Great stuff but I find that if you open a photo then close it, the back arrow causes the previous page to reload all icons from the top again. You can't just get back to where you were looking on the list. This makes it very slow to trawl.
What some people don't know is that they don't know enough to know that they don't know anything
A very interesting archive; thanks for bringing it to our attention.
FWIW, Several things noticed after a quick 'tour' and given that it's 'early days' for the collection, intended to help...
There seems to be no awareness of the possibility that an aircraft-type can have two designations (it's 'Military' one and it's 'Common-name' one), that it is possible to have several variations on the manufacturers name, and that (as shown with the 'Corsair') where there are two manufacturers names (ie 'Chance Vought') these are both valid search titles and should be treated as such (ie, a search for 'Chance' or 'Vought' should take the enquirer to the archive)
To use two of the archive's aircraft types examples as illustrations of this:
P-40 / 'Kittyhawk'
Searching under 'P40' returned 1 image (with a 'Corsair' in the background BTW), with neither of the 'productive' sites (or that for 'F4U-1D / Corsair') carrying that particular image themselves.
Searching under 'P-40' returned 18 images (aka'hits').
Searching under 'Kittyhawk' returned 72 'hits'.
Searching under 'Variants' (ie P-40 E, P-40K, P-40N): No hits.
Curiously, searching under 'Curtis' produced one image, although not of a P-40.
Searching under 'Curtiss' produced 9 images.
Surprisingly (and as I expected that both 'searches' would lead to the same group of images), there was no 'universal commonality'of images on both the 'productive' sites' each containing ones unique to themselves.
While theoretically, all of the above search-enquiries should have lead to the one, central, photographic archive, and as with the 'P-40 Kittyhawk' series, there seemed to be no 'universal commonality' of images.
It should be noted BTW, that I did not do a 'subject search' based on a specific aircraft's serial number.
While appreciating the effort that has so-far been put into the site, perhaps the 'cross referencing' of 'common' images and use of an 'All roads [Enquiries] lead to Rome [The central photographic archive for the particular subject aircraft]' approach is something that should be given consideration,. as it would be a shame to miss out on an archive / resource due to a misplaced enquiry-entry.
Submitted for what it may be worth; As I have no knowledge of who might be who at the RNZAF Museum, perhaps someone within the membership can pass this on to the appropriate authorities.
(BTW: If anyone is needs to know under what 'authority' I make these observations, I am a (now retired) qualified Librarian and Historian and have undertaken Photographic-Archive work for various national and local libraries, a university, museums and various special-interest groups. As a result I retain a certain 'professional interest' in such matters...).
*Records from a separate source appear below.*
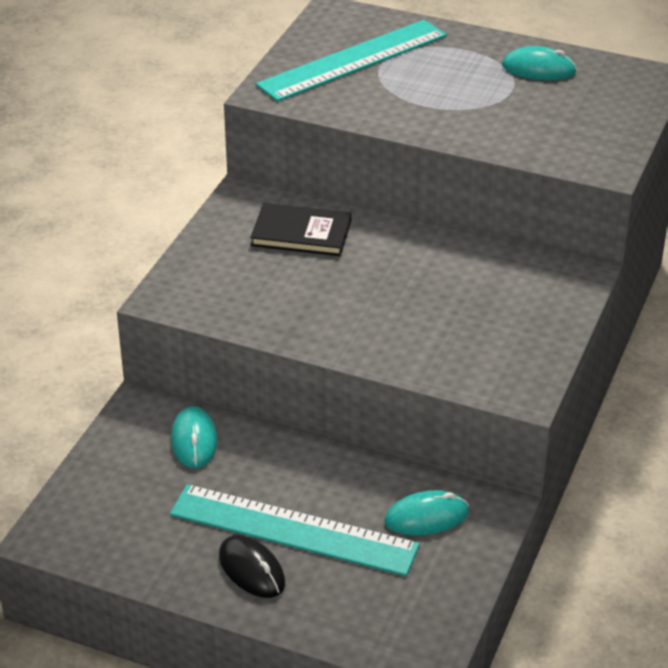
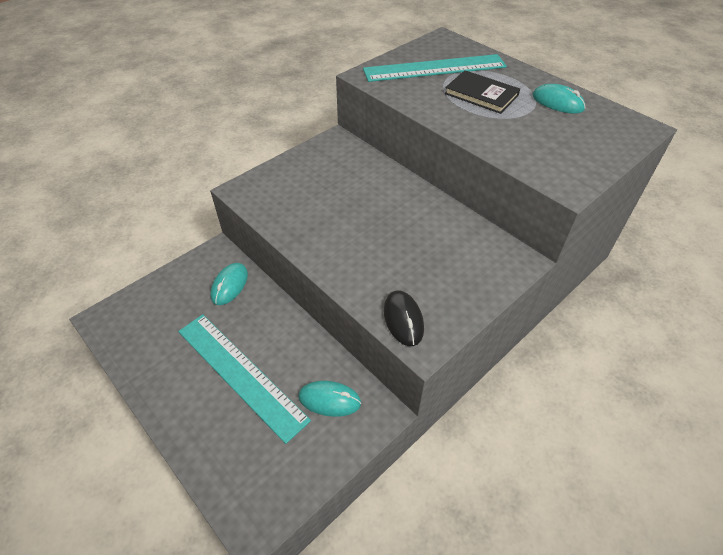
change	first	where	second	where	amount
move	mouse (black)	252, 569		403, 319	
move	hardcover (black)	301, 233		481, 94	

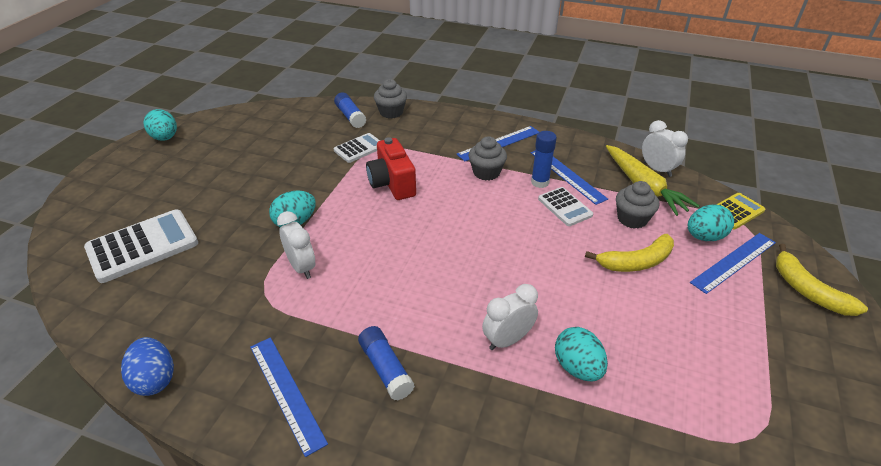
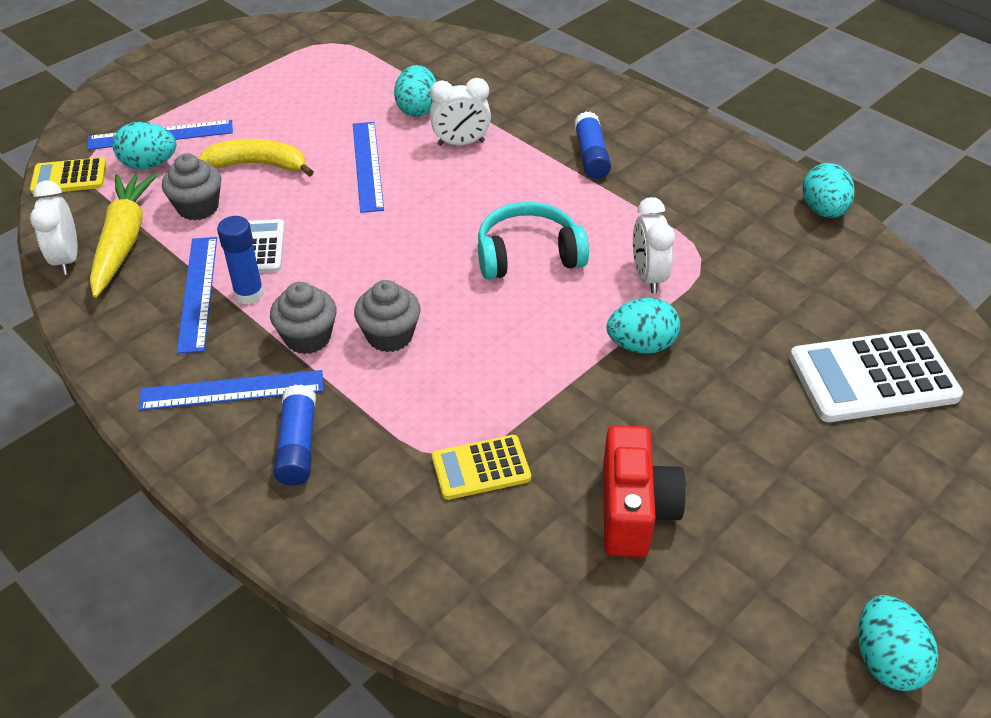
change	first	where	second	where	amount
recolor	egg shape (royal blue)	155, 379	egg shape (turquoise)	823, 210	
move	straightedge (royal blue)	286, 392		367, 165	
move	glue stick (royal blue)	350, 116		297, 445	
recolor	calculator (snow-white)	359, 148	calculator (golden)	481, 468	
move	photo camera (scarlet)	392, 184		634, 511	
move	muffin (ash-grey)	391, 112		390, 336	
delete	toy banana (golden)	808, 290			
insert			over-ear headphones (turquoise)	528, 255	

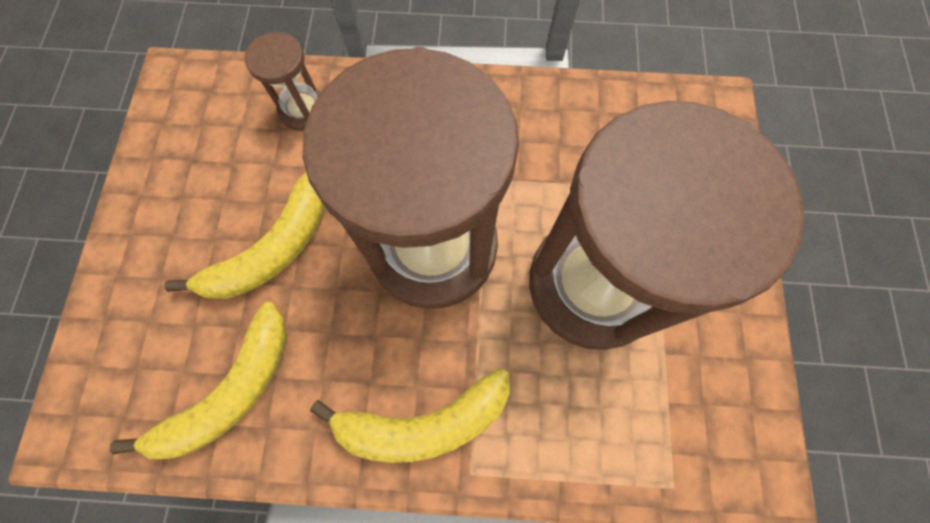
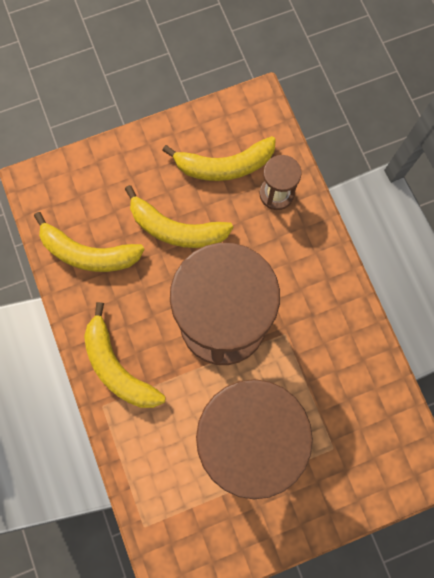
change	first	where	second	where	amount
insert			toy banana (golden)	224, 165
It appears that CMT records do not figure in the archives. At least mot so far. Some of the photos of the vehicles of the Recovery Squadron are a bit suspect. I have a couple of LAA photos that are almost identical to those shown. Both LAA and Recovery Squadron were part of (if my memory is still functioning) a group known as Task Force. David D can probably correct this if I am wrong. Would like to see what record there is though.
Having looked at the archive and noted some obvious (to me) errors, I pointed these out to the "Keeper of the Photographs", and his comment was that in many cases the captions are those provided in the albums or records accompanying the photos when they were passed on to the museum, Obviously, if we want the archive to be accurate, then advise the museum of any corrections you may have - they are not precious regarding the captions and are keen to see them accurate.
The "Task Force Ancillary units" as alluded to above, were as follows. Note that originally all these units (with exception of the two LAA Squadrons) were un-numbered, but later it was decided that they required unit numbers, so the block 51 to 58 was allocated per ADO A16/1954 dated 26/2/54, as explained below. Note that the thinking behind the formation of these ancillary units was that they were "intended to provide support in time of war for mobile (British) Commonwealth (air) squadrons". (From initial statements made at time of announcement of their formation in January 1952). These units were to be "Composed of Non-Regular personnel, and intended for overseas service in times of National Emergency".
Two Light Anti-Aircraft Squadrons (No. 1, 2 LAA Squadrons), later renumbered as 51, 52.
Air Stores Park (ASP), later numbered 53 in addition to existing title.
Aviation Fuel & Ammunition Park (AF&AP), later numbered 54, as above.
Motor Transport Light Repair Unit (MTLRU, also known as Mechanical Transport LRU, using the traditional military nomenclature), later numbered 55, as above.
Repair & Salvage Unit (R&SU), later numbered 56, as above.
Mobile Field Hospital (MFH), later numbered 57, as above.
Casualty Air Evacuation Unit (CAEU), later numbered 58, as above.
All these ancillary units were to be disbanded w.e.f. 1/10/57 due to a major change in Commonwealth military strategy, which sought to increase the punch of the standing (permanent) forces and consequently do away with non-regular units completely. (Per Admin Instruction No. 47/1957).